Something happened outside. Something Joel had been waiting for. He flattened his nose against the cold window. She sipped her coffee. Joel, suddenly, was crestfallen. She suppressed a malicious laugh.

She rose to get ready for work. Joel followed her to the bathroom, and the bedroom, and the kitchen and the bedroom again, barely taking a breath in his incensed monologue about the note he had written to Van Guy, a note that Joel quoted liberally, using air quotes each time, a note that repeatedly featured the word “discourtesy” and told the heroic tale of how he snuck downstairs in the predawn to tuck it under the van’s wiper then hustled back upstairs for the big reveal. Then, in sputtering outrage, as she snagged her keys and made for the door, Joel told how Van Guy had plucked the note from under the wiper, balled it up unread, and deposited it on the curb.

As she left, the thought she might have seen a tear quivering on Joel’s lower lid.

“Idiot,” she said, as she made her way down the stairs.

Of course it escalated from there. Of course it did.

In the coming days, Joel called the city’s non-emergency number a bunch of times, anonymously, to narc on the shirking van. Then he let a bunch of air out of the van’s tires. His masterstroke, she thought, was when he scattered a bunch of birdseed and crumbled suet cakes on the van’s roof. Within hours, the criminal van was spattered and streaked with a Jackson Pollock’s worth of bird shit.

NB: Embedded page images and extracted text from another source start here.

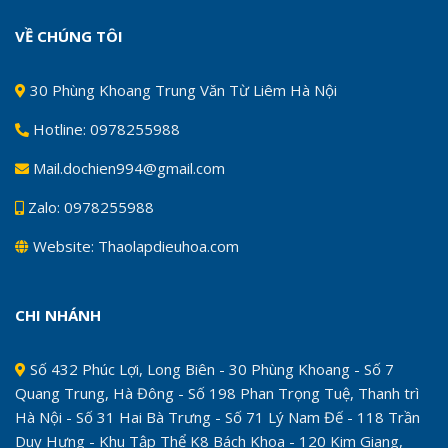
VỀ CHÚNG TÔI
30 Phùng Khoang Trung Văn Từ Liêm Hà Nội
Hotline: 0978255988
Mail.dochien994@gmail.com
Zalo: 0978255988
Website: Thaolapdieuhoa.com
CHI NHÁNH
Số 432 Phúc Lợi, Long Biên - 30 Phùng Khoang - Số 7
Quang Trung, Hà Đông - Số 198 Phan Trọng Tuệ, Thanh trì
Hà Nội - Số 31 Hai Bà Trưng - Số 71 Lý Nam Đế - 118 Trần
Duy Hưng - Khu Tập Thể K8 Bách Khoa - 120 Kim Giang,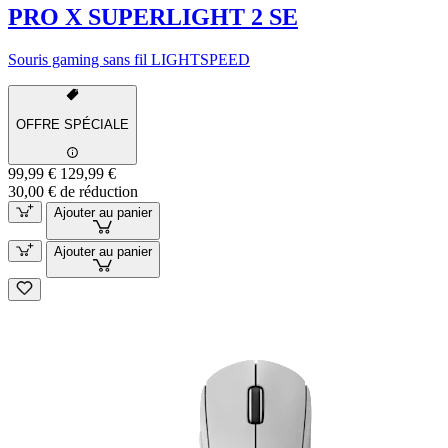
PRO X SUPERLIGHT 2 SE
Souris gaming sans fil LIGHTSPEED
OFFRE SPÉCIALE
99,99 €
129,99 €
30,00 € de réduction
Ajouter au panier
Ajouter au panier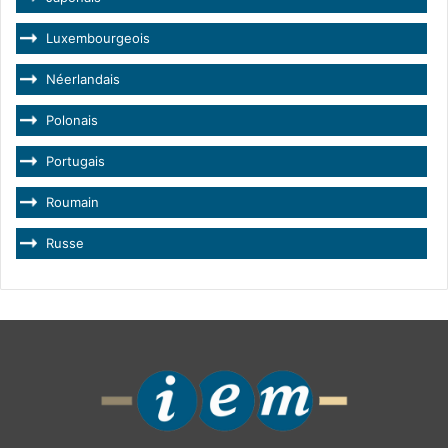
Luxembourgeois
Néerlandais
Polonais
Portugais
Roumain
Russe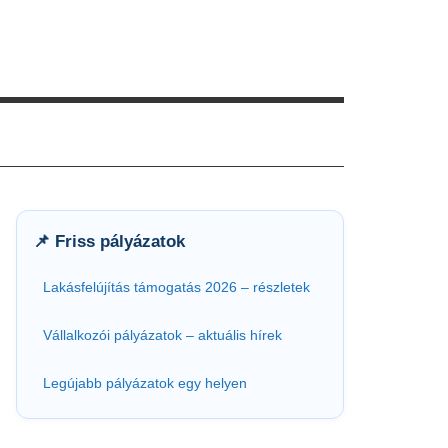
📌 Friss pályázatok
Lakásfelújítás támogatás 2026 – részletek
Vállalkozói pályázatok – aktuális hírek
Legújabb pályázatok egy helyen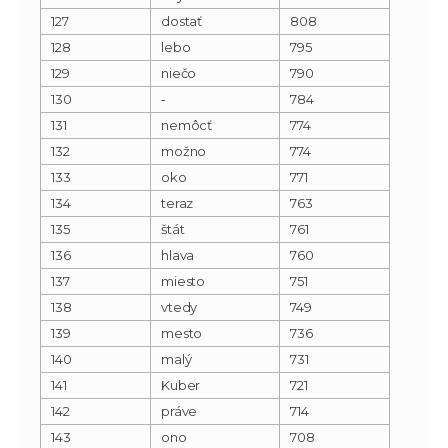
127
dostať
808
128
lebo
795
129
niečo
790
130
‐
784
131
nemôcť
774
132
možno
774
133
oko
771
134
teraz
763
135
štát
761
136
hlava
760
137
miesto
751
138
vtedy
749
139
mesto
736
140
malý
731
141
Kuber
721
142
práve
714
143
ono
708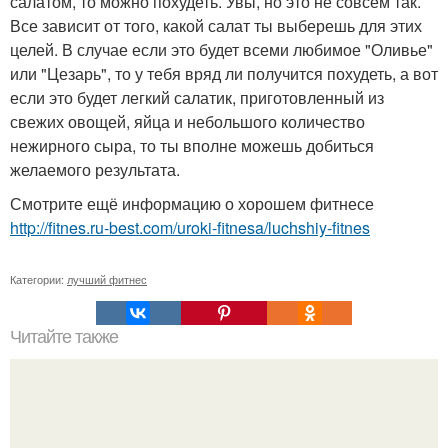
салатом, то можно похудеть. Увы, но это не совсем так.
Все зависит от того, какой салат ты выберешь для этих
целей. В случае если это будет всеми любимое "Оливье"
или "Цезарь", то у тебя вряд ли получится похудеть, а вот
если это будет легкий салатик, приготовленный из
свежих овощей, яйца и небольшого количество
нежирного сыра, то ты вполне можешь добиться
желаемого результата.
Смотрите ещё информацию о хорошем фитнесе
http://fitnes.ru-best.com/uroki-fitnesa/luchshiy-fitnes
Категории:
лучший фитнес
Читайте также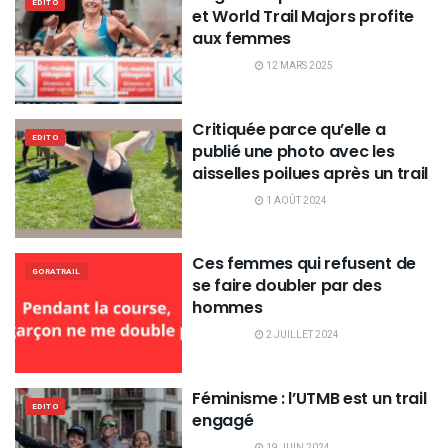
EDITO
et World Trail Majors profite
aux femmes
12 MARS 2025
Critiquée parce qu’elle a
EDITO
publié une photo avec les
aisselles poilues après un trail
1 AOÛT 2024
Ces femmes qui refusent de
GORATRAIL
se faire doubler par des
hommes
2 JUILLET 2024
Féminisme : l’UTMB est un trail
EDITO
engagé
19 JUIN 2024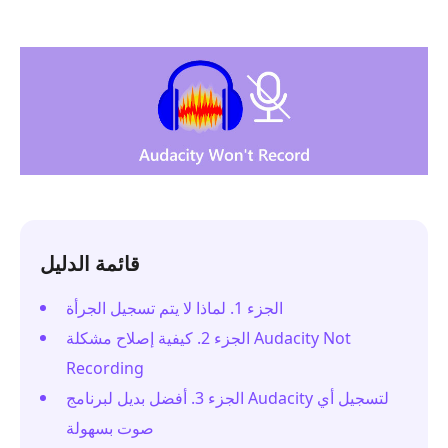
قائمة الدليل
الجزء 1. لماذا لا يتم تسجيل الجرأة
الجزء 2. كيفية إصلاح مشكلة Audacity Not
Recording
الجزء 3. أفضل بديل لبرنامج Audacity لتسجيل أي
صوت بسهولة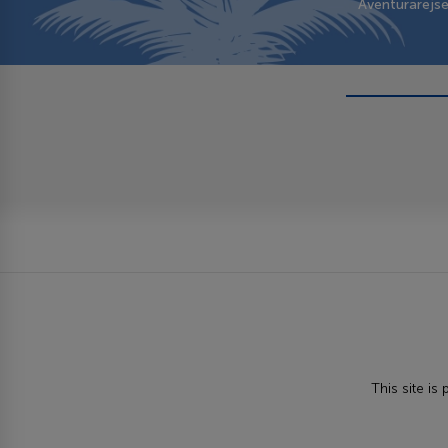
Aventurarejs
This site i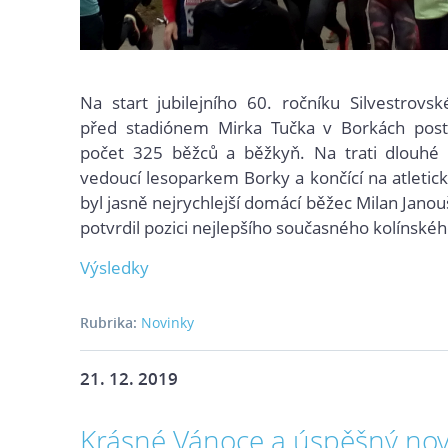
Na start jubilejního 60. ročníku Silvestrov
před stadiónem Mirka Tučka v Borkách posta
počet 325 běžců a běžkyň. Na trati dlouhé
vedoucí lesoparkem Borky a končící na atletic
byl jasně nejrychlejší domácí běžec Milan Janou
potvrdil pozici nejlepšího současného kolínské
Výsledky
Rubrika:
Novinky
21. 12. 2019
Krásné Vánoce a úspěšný nov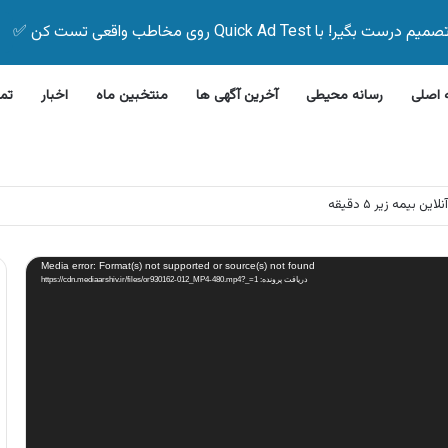
Quick Ad Test روی مخاطب واقعی تست کن ✅
اصلی
رسانه محیطی
آخرین آگهی ها
منتخبین ماه
اخبار
تم
 بیمه زیر ۵ دقیقه
Media error: Format(s) not supported or source(s) not found
دریافت پرونده: https://cdn.mediaarshiv.ir/files/or930162-012_MP4-480.mp4?_=1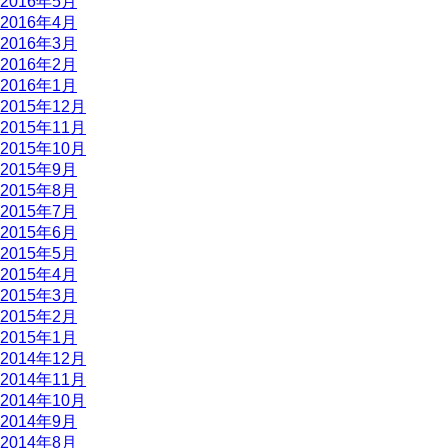
2016年5月
2016年4月
2016年3月
2016年2月
2016年1月
2015年12月
2015年11月
2015年10月
2015年9月
2015年8月
2015年7月
2015年6月
2015年5月
2015年4月
2015年3月
2015年2月
2015年1月
2014年12月
2014年11月
2014年10月
2014年9月
2014年8月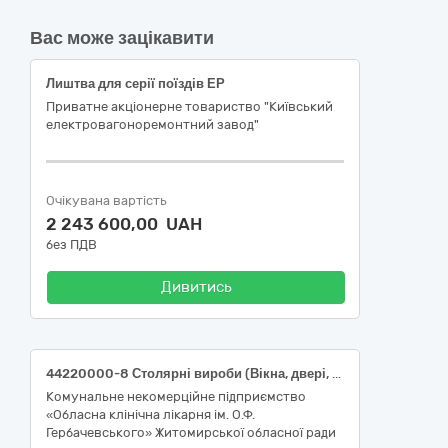
Вас може зацікавити
Лиштва для серії поїздів ЕР
Приватне акціонерне товариство "Київський
електровагоноремонтний завод"
Очікувана вартість
2 243 600,00 UAH
без ПДВ
Дивитись
44220000-8 Столярні вироби (Вікна, двері, склопакети)
Комунальне некомерційне підприємство
«Обласна клінічна лікарня ім. О.Ф.
Гербачевського» Житомирської обласної ради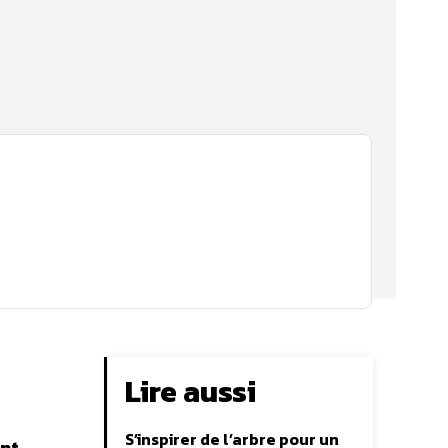
Lire aussi
S’inspirer de l’arbre pour un
ent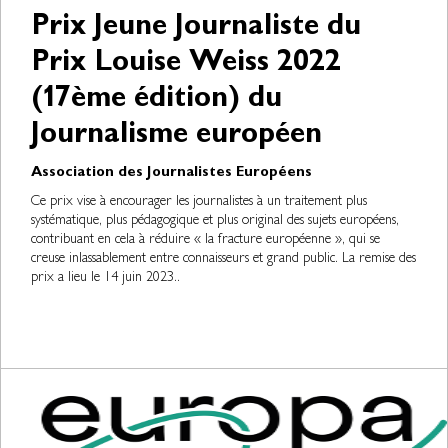
Prix Jeune Journaliste du
Prix Louise Weiss 2022
(17ème édition) du
Journalisme européen
Association des Journalistes Européens
Ce prix vise à encourager les journalistes à un traitement plus
systématique, plus pédagogique et plus original des sujets européens,
contribuant en cela à réduire « la fracture européenne », qui se
creuse inlassablement entre connaisseurs et grand public. La remise des
prix a lieu le 14 juin 2023..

But ultimately, of course, Joel’s frenzy and fury led nowhere.

Because Joel, she could see clearly, now, was very much the idiot she’d been calling him for months. As his jihad gathered intensity, she soured on him completely – expressed as a line graph, Joel’s van fervor climbed in spiky ascent, while her Joel fondness plunged precipitously downward.

Joeal was an ineffectual turd and she had come to hate him.

Eight days after the bird shit caper, she kicked him out. Joel made like seven trips back and forth past the van as he loaded his shit into an Uber.

She watched out the window as the Uber pulled away.

“Idiot,” she said, really meaning it.